The answer must consist of each line below that contains the word "européens", copied in full.
DATA IN THIS EXERCISE: Begin
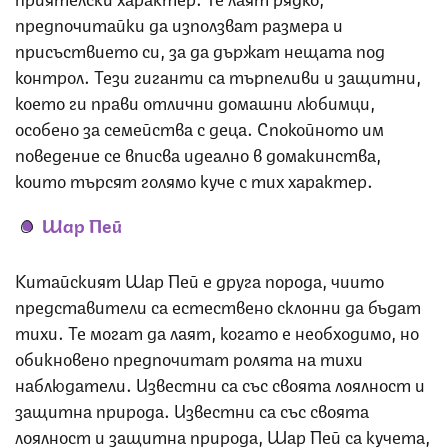
предпочитайки да използват размера и
присъствието си, за да държат нещата под
контрол. Тези гиганти са търпеливи и защитни,
което ги прави отлични домашни любимци,
особено за семейства с деца. Спокойното им
поведение се вписва идеално в домакинства,
които търсят голямо куче с тих характер.
Шар Пей
Китайският Шар Пей е друга порода, чиито
представители са естествено склонни да бъдат
тихи. Те могат да лаят, когато е необходимо, но
обикновено предпочитат ролята на тихи
наблюдатели. Известни са със своята лоялност и
защитна природа. Известни са със своята
лоялност и защитна природа, Шар Пей са кучета,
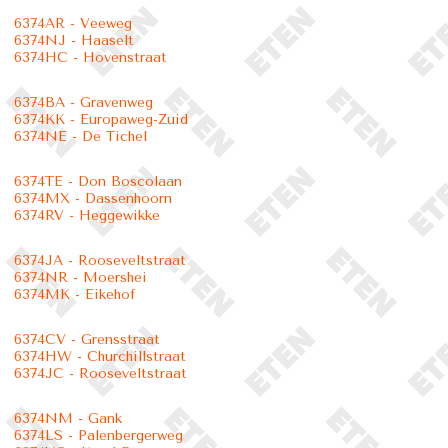
6374AR - Veeweg
6374NJ - Haaselt
6374HC - Hovenstraat
6374BA - Gravenweg
6374KK - Europaweg-Zuid
6374NE - De Tichel
6374TE - Don Boscolaan
6374MX - Dassenhoorn
6374RV - Heggewikke
6374JA - Rooseveltstraat
6374NR - Moershei
6374MK - Eikehof
6374CV - Grensstraat
6374HW - Churchillstraat
6374JC - Rooseveltstraat
6374NM - Gank
6374LS - Palenbergerweg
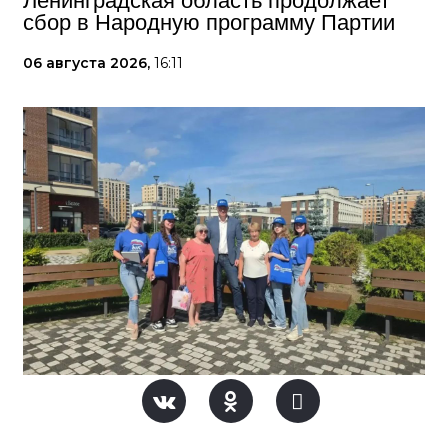
Ленинградская область продолжает
сбор в Народную программу Партии
06 августа 2026,
16:11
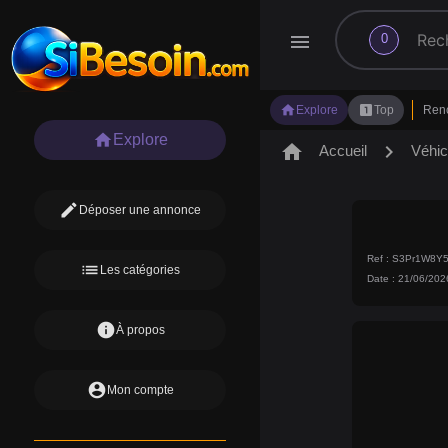
search
menu
0
home
looks_one
Explore
Top
Ren
home
Explore
home
chevron_right
Accueil
Véhic
edit
Déposer une annonce
Ref : S3Pr1W8Y
list
Les catégories
Date : 21/06/202
info
À propos
account_circle
Mon compte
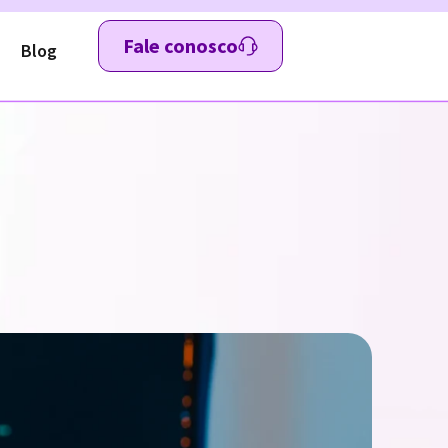
Fale conosco
Blog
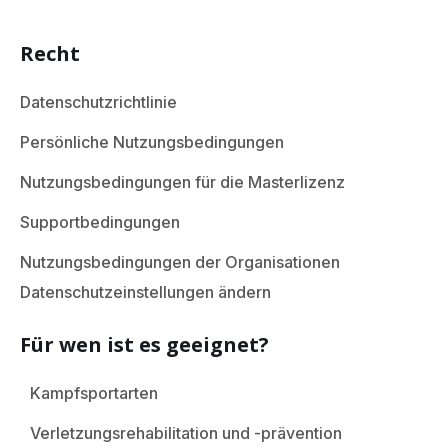
Recht
Datenschutzrichtlinie
Persönliche Nutzungsbedingungen
Nutzungsbedingungen für die Masterlizenz
Supportbedingungen
Nutzungsbedingungen der Organisationen
Datenschutzeinstellungen ändern
Für wen ist es geeignet?
Kampfsportarten
Verletzungsrehabilitation und -prävention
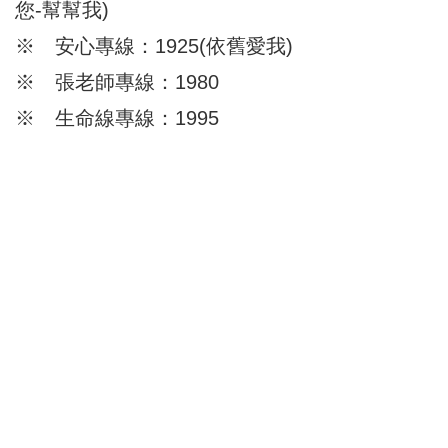
您-幫幫我)
※ 安心專線：1925(依舊愛我)
※ 張老師專線：1980
※ 生命線專線：1995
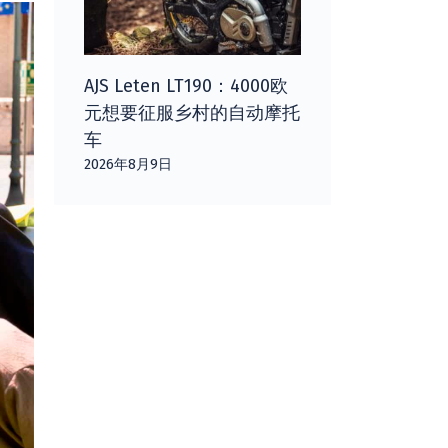
AJS Leten LT190：4000欧
元想要征服乡村的自动摩托
车
2026年8月9日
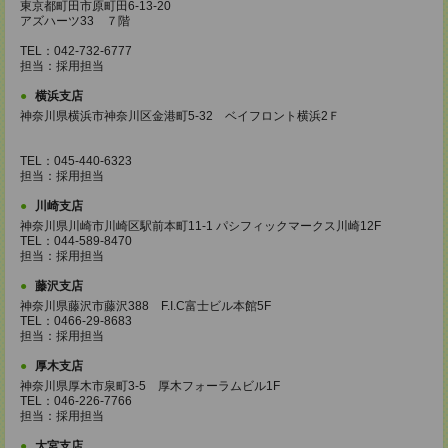
東京都町田市原町田6-13-20
アズハーツ33 ７階
TEL：042-732-6777
担当：採用担当
横浜支店
神奈川県横浜市神奈川区金港町5‐32 ベイフロント横浜2Ｆ
TEL：045-440-6323
担当：採用担当
川崎支店
神奈川県川崎市川崎区駅前本町11-1 パシフィックマークス川崎12F
TEL：044-589-8470
担当：採用担当
藤沢支店
神奈川県藤沢市藤沢388 F.I.C富士ビル本館5F
TEL：0466-29-8683
担当：採用担当
厚木支店
神奈川県厚木市泉町3-5 厚木フォーラムビル1F
TEL：046-226-7766
担当：採用担当
大宮支店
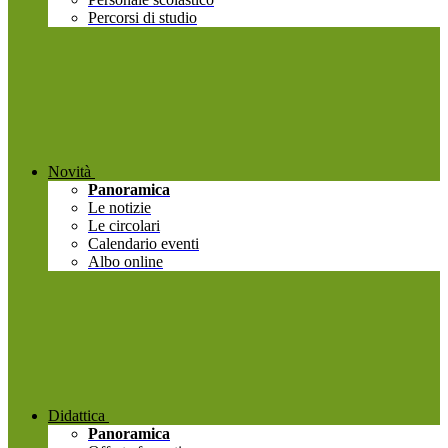
Percorsi di studio
Novità
Panoramica
Le notizie
Le circolari
Calendario eventi
Albo online
Didattica
Panoramica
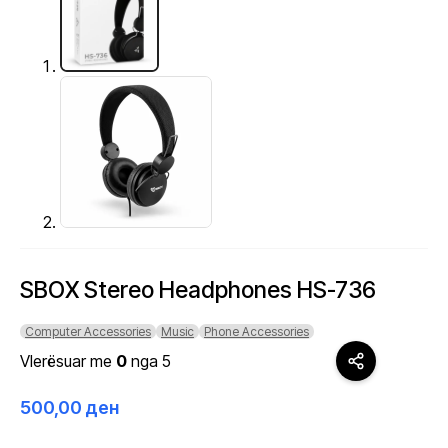
SBOX Stereo Headphones HS-736
Computer Accessories
Music
Phone Accessories
Vlerësuar me
0
nga 5
500,00
ден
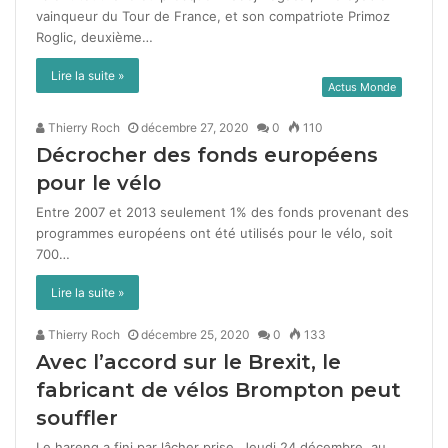
vain­queur du Tour de France, et son com­pa­tri­ote Pri­moz
Roglic, deux­ième…
Lire la suite »
Actus Monde
Thierry Roch
décembre 27, 2020
0
110
Décrocher des fonds européens
pour le vélo
Entre 2007 et 2013 seule­ment 1% des fonds provenant des
pro­grammes européens ont été util­isés pour le vélo, soit
700…
Lire la suite »
Thierry Roch
décembre 25, 2020
0
133
Avec l’accord sur le Brexit, le
fabricant de vélos Brompton peut
souffler
Le hareng a fini par lâch­er prise. Jeu­di 24 décem­bre, au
DATA IN THIS EXERCISE: End
▶ [EXPECTED ANSWER]:
Décrocher des fonds européens
pro­grammes européens ont été util­isés pour le vélo, soit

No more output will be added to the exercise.